Feebly, he raised the Spam, then sunk to his knees.
"O Elder One." Lei-bup's lips trembled. He wished that like Humans, he had eyelids, for thanks to the spiritual vitality gifted by the Great Shoal, Lei-bup had no doubt he would be eaten alive. "Your servant is ready."
Even now, somewhere out in the blood-dimmed muck, intermittent cries of guttural terror, together with the sound of flesh rending flesh tested his resolve. Slowly, gingerly, the tendrils approached to touch Lei-bup's pancaked tin of spilt Spam.
The Merman froze.
He finally recognised the unique colour of the eyes on the Shoggoth.
She was watching all along!
Before his mind could recover, Lei-bup found that his vertigo ceased.
"O! O! O!" Lei-bup wept salty tears, his excretions mixing with the bloody brine. He understood at once that the "Gwen" must have intervened ."O Pale Priestess, your servant is undeserving…"
For some time, Lei-bup remained kneeling, holding the SPAM in his hand. Gradually, the seawater regained its clarity; the gore, the ink and the ectoplasm either sunk or were blown away by the ever-cleansing currents from the Elemental Plane of Water.
Like a new-born, Lei-bup emerged into Blightreef, standing atop the shattered bridge overlooking the devastated city. His heart was whole, as was his being. No doubt now existed in his mind.

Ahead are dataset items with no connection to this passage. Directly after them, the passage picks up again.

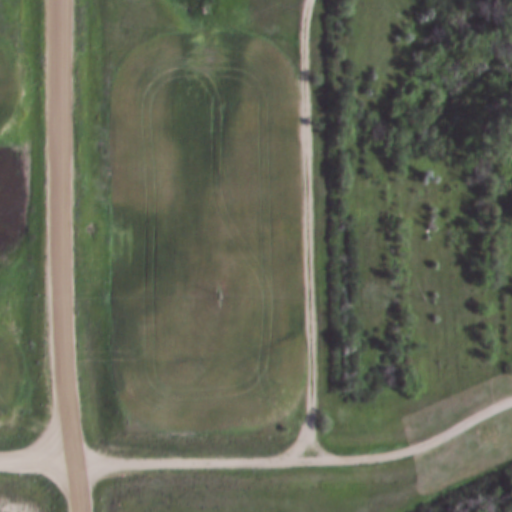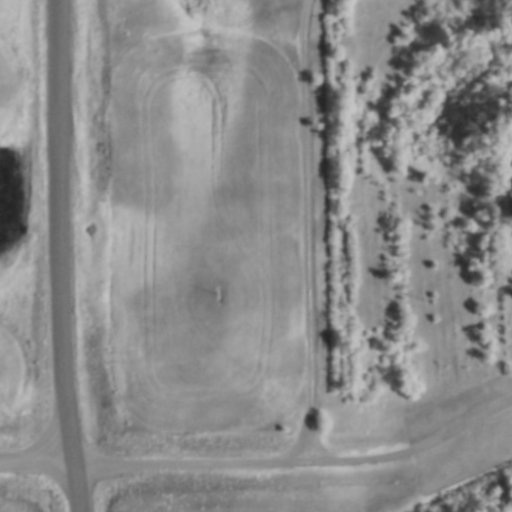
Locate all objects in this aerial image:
road: (307, 229)
road: (71, 255)
road: (476, 415)
road: (263, 460)
road: (39, 462)
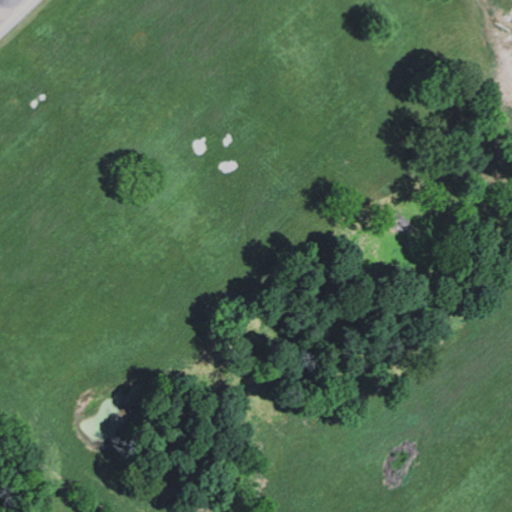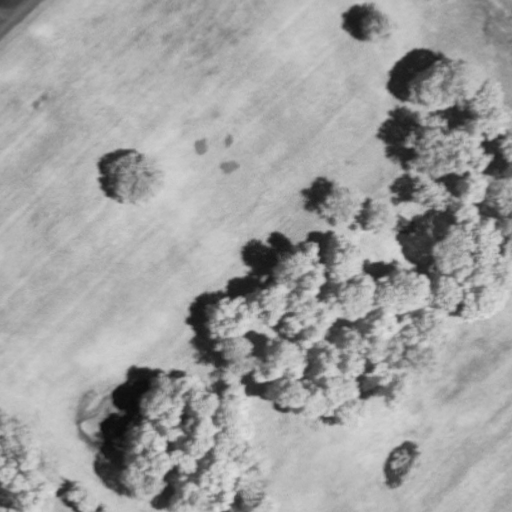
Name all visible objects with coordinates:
road: (3, 0)
road: (9, 9)
road: (16, 16)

The Kraken was no more— that much was obvious. Its sole bone stood stabbed into the sodden seafloor like a tombstone. Elsewhere, one of its eyes, partially devoured, floated like a jellyfish's umbrella cap through the pink-tinged water.

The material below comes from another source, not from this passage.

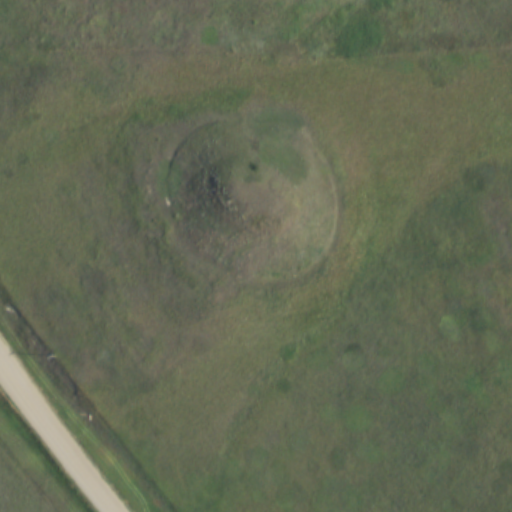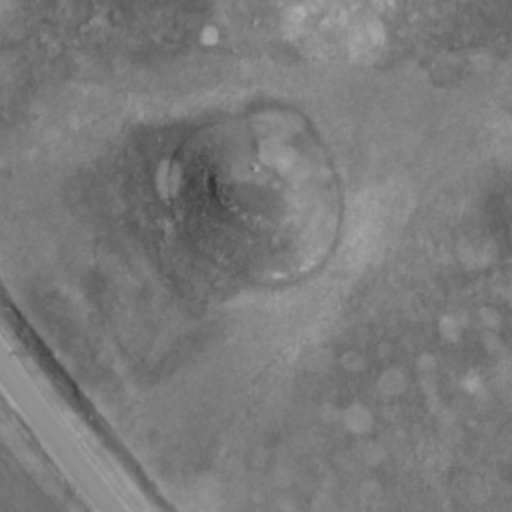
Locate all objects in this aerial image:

Beneath his confident gaze, one by one, the survivors emerged.
"High Priest!" a shout cried out. It was Jinka, the warrior Chief of the Claw Clan. The peerless fighter had three limbs left, though they would eventually grow back. To Lei-bup's amusement, he wore a necklace of Spam polished to a glean. "Did we succeed? Did we defeat a Master of the Abyssal Trenches? We WON?"
"Was there any doubt?" Another cry drifted in with the freshwater. Karasin, the Bluefin Strider Captain, arrived with a dozen of his men. By some unfathomable stretch of arithmetic, they appeared unscathed by the Shoggoth's passing.

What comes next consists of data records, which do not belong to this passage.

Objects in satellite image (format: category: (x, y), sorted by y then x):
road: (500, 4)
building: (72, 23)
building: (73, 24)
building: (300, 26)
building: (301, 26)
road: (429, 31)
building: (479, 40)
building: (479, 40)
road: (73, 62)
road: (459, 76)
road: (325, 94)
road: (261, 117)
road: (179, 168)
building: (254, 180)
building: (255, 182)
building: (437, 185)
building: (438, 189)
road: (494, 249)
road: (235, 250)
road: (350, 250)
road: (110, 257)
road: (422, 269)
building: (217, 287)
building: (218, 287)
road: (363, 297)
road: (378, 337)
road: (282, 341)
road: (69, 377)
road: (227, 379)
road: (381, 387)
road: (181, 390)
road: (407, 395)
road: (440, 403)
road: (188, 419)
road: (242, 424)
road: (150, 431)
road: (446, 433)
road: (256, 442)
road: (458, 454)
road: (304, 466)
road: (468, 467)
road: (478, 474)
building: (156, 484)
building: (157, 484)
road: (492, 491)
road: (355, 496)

"I believed—" Karafin held an empty can of Spam aloft. "I consumed the flesh of the Pale Priestess, and it gave me strength and protection."
"Hooo!" his riders howled in turn, reeling their sword-fish mounts.
"AH—" Jinka slapped his carapace. "You mollusc! I should have thought of that!"
From up on high, Lei-bup's echoing laughter rang out. "I too, had misunderstood. The Priestess had given us the gift of flesh to consume originally, hahaha… To think I've kept these last few tins as a memento of our meeting."
"High Priest!"
"Chief Jinka!"
"Captain Karafin!"
"Lord Lei-bup!"
From here and there, from under the ectoplasm and the flayed carcasses; from the murk at either end of the city, from buried alleyways and collapsed coral apartments, hundreds and thousands of survivors belonging to the Great Shoal began to emerge. Together with Lei-bup's folk were the stunned inhabitants and the surviving Shark-folk. As their worshipful gaze converged upon him, unexplainable strength flooded over Lei-bup's body. From his earlier exhaustion, Lei-bup felt buoyed by an overwhelming vitality, as if the mana in his body was trying to escape the confines of his Core.
From the fore of the sloped forecastle, Lei-bup rose.
It wasn't even a conscious effort. The acolyte of the Pale Priestess simply ascended until he floated above the stark-white shape of the Kraken's bone-Core, behind of which the supertanker similarly stood, thrust into the seafloor, a testament to Lei-bup's conversion of Blightreef by right of might.
"Comrades!" Lei-bup's voice swept through the city, piercing every blockade and barrier. "Who among you still has doubt?"
The proletariat's answer, Lei-bup was glad— required no voice to be heard.